TASK SET
(1) Which years appear in the Gale family history text? List every one in the order it appears.
(2) How might the Gale family history continue after its final sentence? Write the next passage.

TEXT SECTION

*** Block opens ***

Brother of Christopher and Cyril Gale, all three of whom served during WW1. Cyril tragically lost his life, but Charles and Christopher survived.
Their father, Charles Cecil Augustine Gale, baptised on the 8th of October 1871 in Muston, was the son of Christopher and Jane Gale. In 1893, he married Isabel Pritchett, aged 17, in the Bingham district, and they had three sons. The oldest was Charles Cecil, born in 1895 at Muston. Christopher followed in 1896, and Cyril in 1898. They also brought up their nephew, Reginald Cecil Pritchett, who was born in 1887.
In 1901, the family lived at Downfields Farm, Skerry Lane, Muston, where Charles Senior worked as a horseman. They still lived at Downfields in 1911, but by now seventeen year old Charles Jnr had left home and was employed as a wagoner living with his employer, William Catton, and his family in Normanton, Bottesford.

*** Block closes ***

INFORMATION

*** Block opens ***

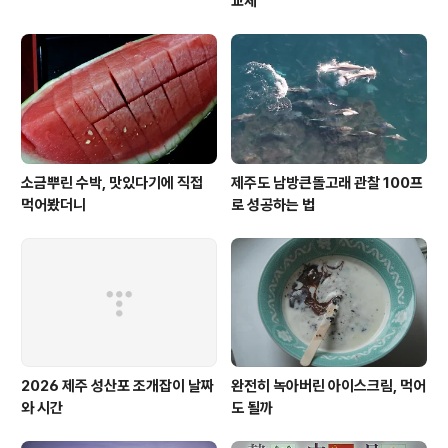
교체
소금뿌린 수박, 맛있다기에 직접
제주도 남방큰돌고래 관찰 100프
먹어봤더니
로 성공하는 법
2026 제주 성산포 조개잡이 날짜
완전히 녹아버린 아이스크림, 먹어
와 시간
도 될까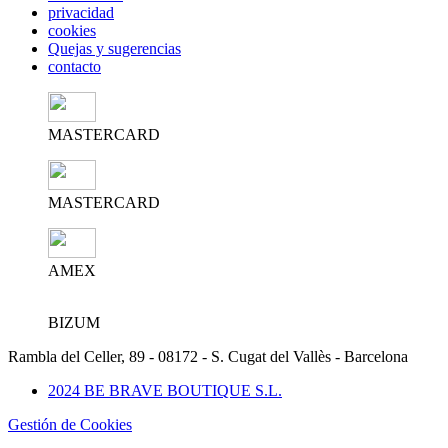
privacidad
cookies
Quejas y sugerencias
contacto
MASTERCARD
MASTERCARD
AMEX
BIZUM
Rambla del Celler, 89 - 08172 - S. Cugat del Vallès - Barcelona
2024 BE BRAVE BOUTIQUE S.L.
Gestión de Cookies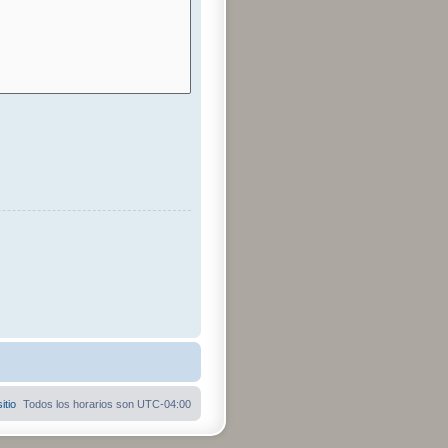
itio
Todos los horarios son
UTC-04:00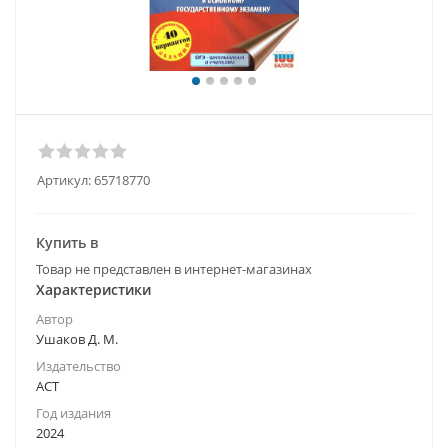
Артикул:
65718770
Купить в
Товар не представлен в интернет-магазинах
Характеристики
Автор
Ушаков Д. М.
Издательство
АСТ
Год издания
2024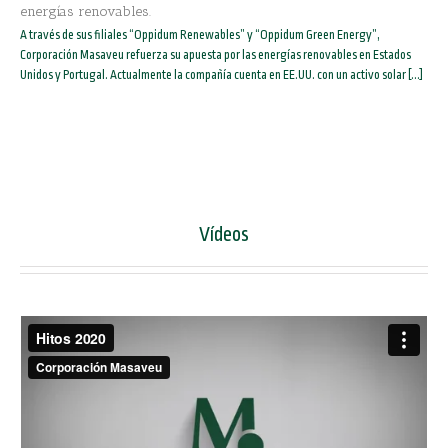
energías renovables.
A través de sus filiales “Oppidum Renewables” y “Oppidum Green Energy”,
Corporación Masaveu refuerza su apuesta por las energías renovables en Estados
Unidos y Portugal. Actualmente la compañía cuenta en EE.UU. con un activo solar [...]
Vídeos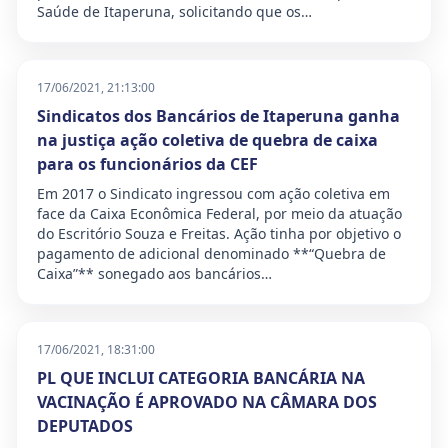
Saúde de Itaperuna, solicitando que os…
17/06/2021, 21:13:00
Sindicatos dos Bancários de Itaperuna ganha
na justiça ação coletiva de quebra de caixa
para os funcionários da CEF
Em 2017 o Sindicato ingressou com ação coletiva em
face da Caixa Econômica Federal, por meio da atuação
do Escritório Souza e Freitas. Ação tinha por objetivo o
pagamento de adicional denominado **“Quebra de
Caixa”** sonegado aos bancários…
17/06/2021, 18:31:00
PL QUE INCLUI CATEGORIA BANCÁRIA NA
VACINAÇÃO É APROVADO NA CÂMARA DOS
DEPUTADOS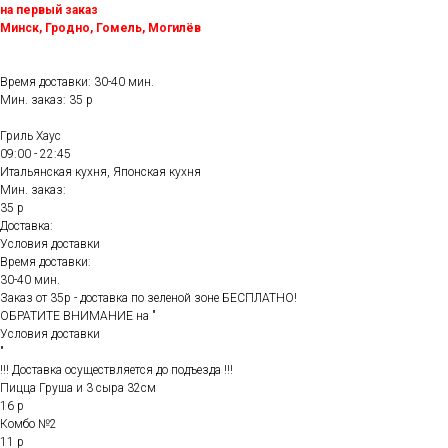
на первый заказ
Минск, Гродно, Гомель, Могилёв
Время доставки: 30-40 мин.
Мин. заказ: 35 р
Гриль Хаус
09:00 - 22:45
Итальянская кухня, Японская кухня
Мин. заказ:
35 р
Доставка:
Условия доставки
Время доставки:
30-40 мин.
Заказ от 35р - доставка по зеленой зоне БЕСПЛАТНО!
ОБРАТИТЕ ВНИМАНИЕ на "
Условия доставки
"
!!! Доставка осуществляется до подъезда !!!
Пицца Груша и 3 сыра 32см
16 р
Комбо №2
11 р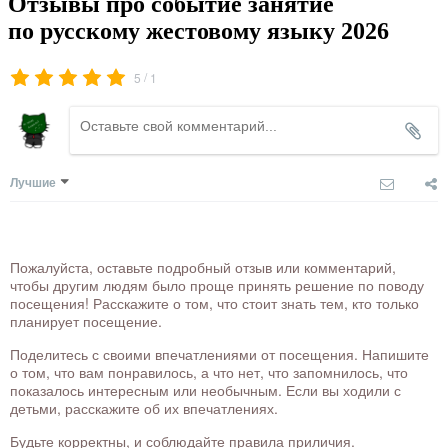
Отзывы про событие занятие
по русскому жестовому языку 2026
/
5
1
Лучшие
Пожалуйста, оставьте подробный отзыв или комментарий,
чтобы другим людям было проще принять решение по поводу
посещения! Расскажите о том, что стоит знать тем, кто только
планирует посещение.
Поделитесь с своими впечатлениями от посещения. Напишите
о том, что вам понравилось, а что нет, что запомнилось, что
показалось интересным или необычным. Если вы ходили с
детьми, расскажите об их впечатлениях.
Будьте корректны, и соблюдайте правила приличия.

*** Block closes ***

RESPONSES TO THE EXERCISE
(1) 1871, 1893, 1895, 1896, 1898, 1887, 1901, 1911

(2)
It has not been possible to be entirely certain of Charles Gale’s military service, because none of the records examined for men named Charles Gale could be shown to be his. However, a comment in the Grantham Journal (8th February 1919) provides some clues: “Pte Charles Gale is only just recovering from rheumatic fever, but has now got back to a hospital in Blighty”. From this, we know his military rank, and that he was being treated in England in early 1919.
This basis allows online records (Find My Past and Forces war Records) to be used to identify Pte Charles Gale, G/17779 Middlesex Regiment (battalion not stated), who enlisted on the 11th August 1915 and was discharged on the 22nd February 1919 from ‘Depot Middlesex’. He served overseas and was awarded the Victory Medal and British War Medal. He was also awarded a Silver War Badge, no. B157605 issued 5/5/19. The military rank matches the news report, and his date of discharge is also what you might expect. It may seem odd that a man living in Mansfield should have joined this regiment, but he may have bee posted there as part of an effort to restore a unit depleted by losses.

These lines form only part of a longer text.